======== Extrait du document

Cinq ans après la mort de Laura et Mauranne, poignardées à Marseille par un terroriste qui devait faire l'objet d'une mesure d'expulsion du territoire, les familles veulent faire reconnaître la responsabilité de l'Etat.
Le Conseil d'Etat s'est penché ce jeudi 23 février sur l'admission des pourvois des familles de Laura Paumier et Mauranne Harel, les deux cousines tuées au couteau le 1er octobre 2017 sur le parvis de la gare Saint-Charles à Marseille. Le Conseil d'Etat rendra sa décision en délibéré dans quelques semaines. Pour les parents des victimes, c'était l'audience de la dernière chance après des années de procédure qui n'ont pas abouti pour faire reconnaître la responsabilité de l'Etat dans la mort des deux jeunes filles. France 3 Provence-Alpes vous explique pourquoi.
- Dernier recours devant la justice française
Pour les familles de victimes, Ahmed Hanachi n'aurait jamais dû croiser la route de Laura, 21 ans, et Mauranne, 20 ans ce 1er octobre 2017. "Cette affaire pose une question de responsabilité de l'Etat puisque les familles ont subi un préjudice avec l'assassinat de ces deux jeunes filles, il y a une faute dans la très mauvaise organisation de la préfecture du Rhône puisque l'assassin avait été contrôlé l'avant-veille de son acte, qu'il était en situation irrégulière et qu'il aurait pu voire dû être placé en rétention administrative et ce n'est que la mauvaise organisation de la préfecture du Rhône qui a conduit à ce qu'il ne soit pas placé en rétention et la question qui se pose dans ce dossier c'est celui du lien de causalité, est-ce que c'est par la faute de la mauvaise organisation de la préfecture, et donc de celle de l'Etat que l'assassinat a été rendu possible", explique Me Julien Occipinthi qui a défendu la demande des familles devant le Conseil d'Etat ce jeudi matin.

================
======== Entrées fournies

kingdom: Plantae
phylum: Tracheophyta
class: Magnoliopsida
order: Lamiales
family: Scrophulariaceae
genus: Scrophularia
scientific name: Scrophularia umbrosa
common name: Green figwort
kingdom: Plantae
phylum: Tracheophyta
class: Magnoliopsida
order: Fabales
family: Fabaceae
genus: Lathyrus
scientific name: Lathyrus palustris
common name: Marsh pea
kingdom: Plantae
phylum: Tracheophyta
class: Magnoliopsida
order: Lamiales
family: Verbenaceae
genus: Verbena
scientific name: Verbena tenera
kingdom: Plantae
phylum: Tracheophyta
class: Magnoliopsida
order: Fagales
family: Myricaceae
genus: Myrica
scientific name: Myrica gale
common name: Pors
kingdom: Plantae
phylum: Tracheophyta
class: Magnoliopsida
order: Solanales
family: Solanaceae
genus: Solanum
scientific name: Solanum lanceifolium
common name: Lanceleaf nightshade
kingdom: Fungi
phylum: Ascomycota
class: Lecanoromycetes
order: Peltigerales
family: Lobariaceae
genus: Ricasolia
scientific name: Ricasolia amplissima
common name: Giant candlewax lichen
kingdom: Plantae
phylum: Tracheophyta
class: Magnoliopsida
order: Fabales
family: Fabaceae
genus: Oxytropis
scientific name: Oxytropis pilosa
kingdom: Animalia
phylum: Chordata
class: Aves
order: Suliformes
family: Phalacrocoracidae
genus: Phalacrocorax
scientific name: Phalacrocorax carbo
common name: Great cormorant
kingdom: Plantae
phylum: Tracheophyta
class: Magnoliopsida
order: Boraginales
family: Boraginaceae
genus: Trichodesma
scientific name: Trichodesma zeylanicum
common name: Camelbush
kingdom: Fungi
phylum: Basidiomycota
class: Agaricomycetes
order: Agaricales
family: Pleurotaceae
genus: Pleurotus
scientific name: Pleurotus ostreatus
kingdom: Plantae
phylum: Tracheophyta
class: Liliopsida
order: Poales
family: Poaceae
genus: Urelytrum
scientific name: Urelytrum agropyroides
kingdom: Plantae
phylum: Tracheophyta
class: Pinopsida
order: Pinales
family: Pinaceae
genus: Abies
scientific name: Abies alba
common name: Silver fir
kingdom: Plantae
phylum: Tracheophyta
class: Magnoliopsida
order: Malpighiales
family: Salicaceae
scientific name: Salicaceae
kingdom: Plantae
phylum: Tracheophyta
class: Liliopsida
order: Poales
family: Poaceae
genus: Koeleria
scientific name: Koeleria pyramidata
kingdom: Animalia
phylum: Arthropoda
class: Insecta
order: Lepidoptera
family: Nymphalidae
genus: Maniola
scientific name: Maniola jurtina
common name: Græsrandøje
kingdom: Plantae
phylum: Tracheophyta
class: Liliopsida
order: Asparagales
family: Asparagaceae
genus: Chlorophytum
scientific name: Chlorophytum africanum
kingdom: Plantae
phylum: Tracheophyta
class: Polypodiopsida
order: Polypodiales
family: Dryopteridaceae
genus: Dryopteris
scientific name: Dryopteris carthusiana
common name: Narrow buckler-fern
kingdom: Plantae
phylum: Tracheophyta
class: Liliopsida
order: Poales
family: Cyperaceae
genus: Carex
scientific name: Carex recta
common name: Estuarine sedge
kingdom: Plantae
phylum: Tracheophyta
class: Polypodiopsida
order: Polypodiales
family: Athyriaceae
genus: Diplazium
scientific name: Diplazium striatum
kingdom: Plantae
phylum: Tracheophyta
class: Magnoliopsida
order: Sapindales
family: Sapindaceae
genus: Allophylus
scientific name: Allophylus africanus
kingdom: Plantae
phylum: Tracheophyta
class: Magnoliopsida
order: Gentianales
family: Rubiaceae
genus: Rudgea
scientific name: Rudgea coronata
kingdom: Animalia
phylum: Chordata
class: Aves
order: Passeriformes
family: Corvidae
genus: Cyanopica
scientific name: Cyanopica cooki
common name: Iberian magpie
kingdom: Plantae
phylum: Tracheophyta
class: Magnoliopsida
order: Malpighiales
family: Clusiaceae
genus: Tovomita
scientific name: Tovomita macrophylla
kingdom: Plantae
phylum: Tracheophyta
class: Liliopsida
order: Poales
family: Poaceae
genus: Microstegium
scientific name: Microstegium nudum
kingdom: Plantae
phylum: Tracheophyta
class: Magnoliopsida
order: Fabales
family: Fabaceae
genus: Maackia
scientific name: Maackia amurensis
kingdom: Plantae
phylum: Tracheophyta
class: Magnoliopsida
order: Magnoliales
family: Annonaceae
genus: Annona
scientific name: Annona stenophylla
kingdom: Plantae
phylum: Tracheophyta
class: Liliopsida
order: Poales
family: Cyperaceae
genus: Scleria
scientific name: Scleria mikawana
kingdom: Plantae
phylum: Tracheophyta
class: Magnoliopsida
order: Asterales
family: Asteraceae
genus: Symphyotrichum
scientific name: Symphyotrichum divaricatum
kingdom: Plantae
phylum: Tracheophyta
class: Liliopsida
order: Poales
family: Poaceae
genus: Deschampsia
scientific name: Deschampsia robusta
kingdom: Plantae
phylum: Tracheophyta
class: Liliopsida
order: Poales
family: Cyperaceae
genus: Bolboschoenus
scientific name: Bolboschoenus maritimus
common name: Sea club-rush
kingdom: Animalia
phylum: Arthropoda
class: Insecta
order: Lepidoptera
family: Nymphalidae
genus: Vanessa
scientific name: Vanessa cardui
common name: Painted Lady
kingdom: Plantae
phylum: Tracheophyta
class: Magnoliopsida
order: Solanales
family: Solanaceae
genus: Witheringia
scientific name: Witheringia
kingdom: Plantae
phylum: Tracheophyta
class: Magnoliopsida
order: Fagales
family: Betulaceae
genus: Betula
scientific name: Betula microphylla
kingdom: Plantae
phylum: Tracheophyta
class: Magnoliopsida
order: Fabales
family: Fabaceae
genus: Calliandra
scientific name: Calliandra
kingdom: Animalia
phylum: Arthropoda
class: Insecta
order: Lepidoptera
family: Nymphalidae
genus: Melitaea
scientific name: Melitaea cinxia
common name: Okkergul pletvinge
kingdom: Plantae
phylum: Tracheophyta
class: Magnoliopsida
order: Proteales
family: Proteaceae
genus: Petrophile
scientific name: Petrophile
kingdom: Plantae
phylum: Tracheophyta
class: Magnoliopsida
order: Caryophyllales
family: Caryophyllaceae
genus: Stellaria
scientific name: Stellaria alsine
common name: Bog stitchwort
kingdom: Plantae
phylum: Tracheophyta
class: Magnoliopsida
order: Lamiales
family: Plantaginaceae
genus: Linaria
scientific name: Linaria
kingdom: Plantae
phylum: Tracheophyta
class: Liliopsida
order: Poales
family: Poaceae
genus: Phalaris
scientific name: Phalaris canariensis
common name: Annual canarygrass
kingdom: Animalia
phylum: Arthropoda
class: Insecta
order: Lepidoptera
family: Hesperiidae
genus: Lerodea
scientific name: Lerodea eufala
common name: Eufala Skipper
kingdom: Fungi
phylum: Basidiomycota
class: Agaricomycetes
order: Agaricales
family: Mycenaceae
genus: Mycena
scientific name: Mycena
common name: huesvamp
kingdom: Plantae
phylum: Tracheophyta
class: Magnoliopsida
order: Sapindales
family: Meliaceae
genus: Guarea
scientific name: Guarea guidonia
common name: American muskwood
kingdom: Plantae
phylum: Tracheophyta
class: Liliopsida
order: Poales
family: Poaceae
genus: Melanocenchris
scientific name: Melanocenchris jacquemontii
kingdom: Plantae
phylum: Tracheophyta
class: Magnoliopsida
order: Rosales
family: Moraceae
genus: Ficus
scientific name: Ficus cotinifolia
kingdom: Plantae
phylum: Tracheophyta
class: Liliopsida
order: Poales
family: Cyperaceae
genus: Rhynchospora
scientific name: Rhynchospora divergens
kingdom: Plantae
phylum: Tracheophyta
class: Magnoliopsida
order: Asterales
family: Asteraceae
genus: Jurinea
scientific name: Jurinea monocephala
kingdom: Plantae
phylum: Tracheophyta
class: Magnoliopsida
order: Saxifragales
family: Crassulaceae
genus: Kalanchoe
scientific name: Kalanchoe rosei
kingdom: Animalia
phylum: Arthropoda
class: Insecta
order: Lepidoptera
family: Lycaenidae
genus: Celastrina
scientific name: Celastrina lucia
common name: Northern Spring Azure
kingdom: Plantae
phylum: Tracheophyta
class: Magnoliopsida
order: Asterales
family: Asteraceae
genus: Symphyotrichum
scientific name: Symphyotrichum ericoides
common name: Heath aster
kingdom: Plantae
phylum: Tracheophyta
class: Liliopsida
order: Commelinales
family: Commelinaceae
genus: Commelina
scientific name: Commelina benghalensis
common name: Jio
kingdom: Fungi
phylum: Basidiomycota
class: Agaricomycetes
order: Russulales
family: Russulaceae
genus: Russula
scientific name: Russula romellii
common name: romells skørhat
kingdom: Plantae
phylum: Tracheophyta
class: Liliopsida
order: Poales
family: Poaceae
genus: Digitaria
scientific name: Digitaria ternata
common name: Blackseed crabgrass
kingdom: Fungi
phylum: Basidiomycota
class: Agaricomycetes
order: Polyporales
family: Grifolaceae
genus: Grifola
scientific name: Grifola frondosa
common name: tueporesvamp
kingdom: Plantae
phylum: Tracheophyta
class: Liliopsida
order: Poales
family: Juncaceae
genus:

================

▸ Consigne
Dans l'article sur l'attaque de la gare Saint-Charles, reprenez tout le passage qui va de « Cinq ans après » jusqu'à « responsabilité de l'Etat. ». Remplacez-y « terroriste » par « assaillant ».

▸ Réponse ci-dessous
Cinq ans après la mort de Laura et Mauranne, poignardées à Marseille par un assaillant qui devait faire l'objet d'une mesure d'expulsion du territoire, les familles veulent faire reconnaître la responsabilité de l'Etat.